Roland Ritz dead in my own office with his kisser blown half-off. I’d never even met the guy but now his dead body was on my doorstep and the problems he had had while he was alive and kicking were now all mine. Like that crazy clock I had stashed in the overheads in my office. And he wasn’t Maxim’s corpse. He couldn’t be. Maxim had been sleeping my Sunday punch off on a basement floor miles away when it happened. The picture was getting crowded. And now with Alma getting in on the disappearing act, everything that could happen had happened. The situation was as bad as it could be.
Benny came back with a cold platter of sandwiches and hot coffee before I fainted dead away from malnutrition. I pushed my problems out of the way and dug right in. Seldom has such simple fare as ham and cheese on rye tasted like roast pheasant. I had three big sandwiches and two cups of coffee before I came up for air. I lit a Camel and settled back while Benny fetched me another coffee.

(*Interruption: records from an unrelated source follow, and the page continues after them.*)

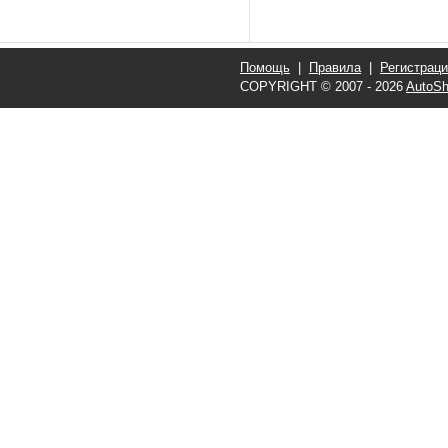
Помощь
|
Правила
|
Регистрац
COPYRIGHT © 2007 - 2026
AutoSh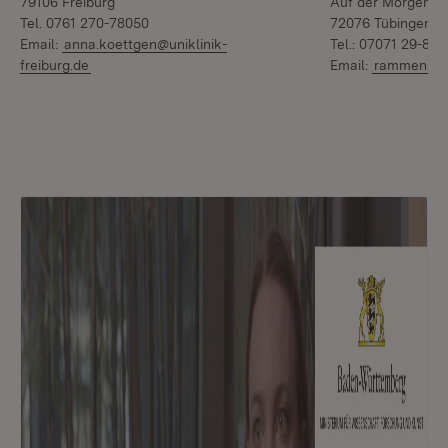
79106 Freiburg
Auf der Morgenste
Tel. 0761 270-78050
72076 Tübingen
Email:
anna.koettgen@uniklinik-
Tel.: 07071 29-80
freiburg.de
Email:
rammensee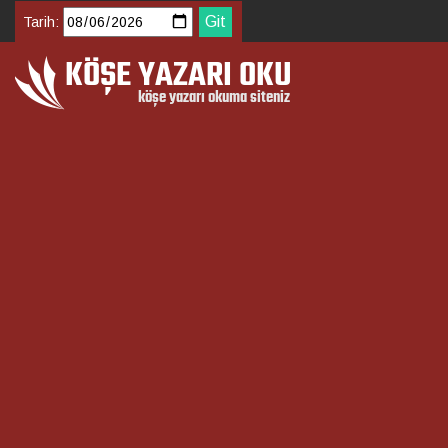
Tarih: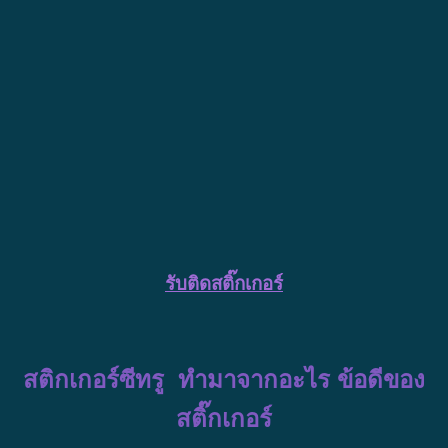
รับติดสติ๊กเกอร์
สติกเกอร์ซีทรู ทำมาจากอะไร ข้อดีของ
สติ๊กเกอร์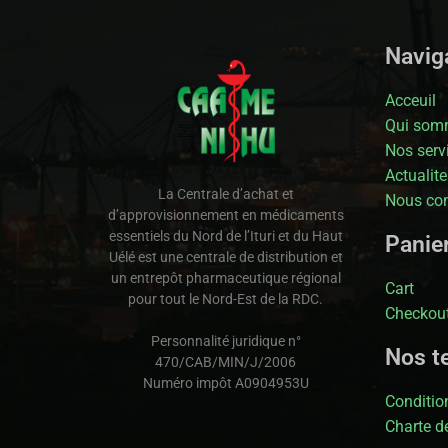
Naviga
Acceuil
Qui som
Nos serv
Actualite
La Centrale d’achat et
Nous con
d’approvisionnement en médicaments
essentiels du Nord de l’Ituri et du Haut
Panie
Uélé est une centrale de distribution et
un entrepôt pharmaceutique régional
Cart
pour tout le Nord-Est de la RDC.
Checkou
Personnalité juridique n°
Nos t
470/CAB/MIN/J/2006
Numéro impôt A0904953U
Condition
Charte de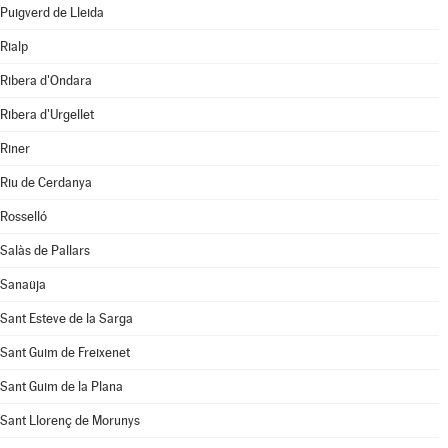
Puigverd de Lleida
Rialp
Ribera d'Ondara
Ribera d'Urgellet
Riner
Riu de Cerdanya
Rosselló
Salàs de Pallars
Sanaüja
Sant Esteve de la Sarga
Sant Guim de Freixenet
Sant Guim de la Plana
Sant Llorenç de Morunys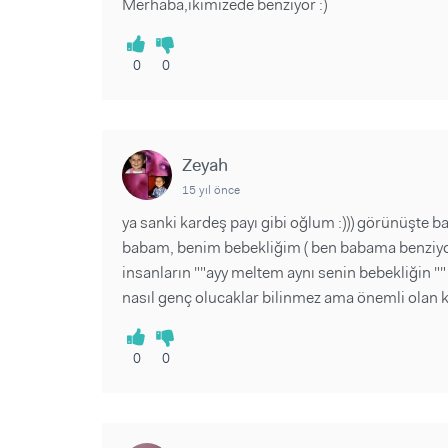
Merhaba,ıkımızede benzıyor :)
0
0
Zeyah
15 yıl önce
ya sanki kardeş payı gibi oğlum :))) görünüşte b
babam, benim bebekliğim ( ben babama benziy
insanların ""ayy meltem aynı senin bebekliğin 
nasıl genç olucaklar bilinmez ama önemli olan ka
0
0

Thinking about Maxim reminded me of two things. I pushed the plates and cups out of the way and dug them out of my pockets. The ostrich leather wallet and the black leather book. I decided to go through the wallet first.
The only important thing in that was money. About two hundred dollars, mostly in twenties. It was just a billfold really and except for a few business cards with other people’s names on them, there wasn’t anything else of value to me. The dough I could use but I hoped the little black book would pay off in something else besides cash.
There was nothing unusual about the book itself. Standard soft leather diary-type thing you could pick up in any stationery store. That didn’t mean anything but the fruit was at the bottom of the bowl.
I flicked through it. Maxim, it seemed, was a diary keeper. And diary keepers are slightly conceited. You have to be to record so much “I this and I that.” I skipped through pages and pages of nothing. But then around February the twenty-sixth, things picked up. Maxim had stopped making entries two days ago. Probably been too busy having handless vets beat up and chasing around after alarm clocks.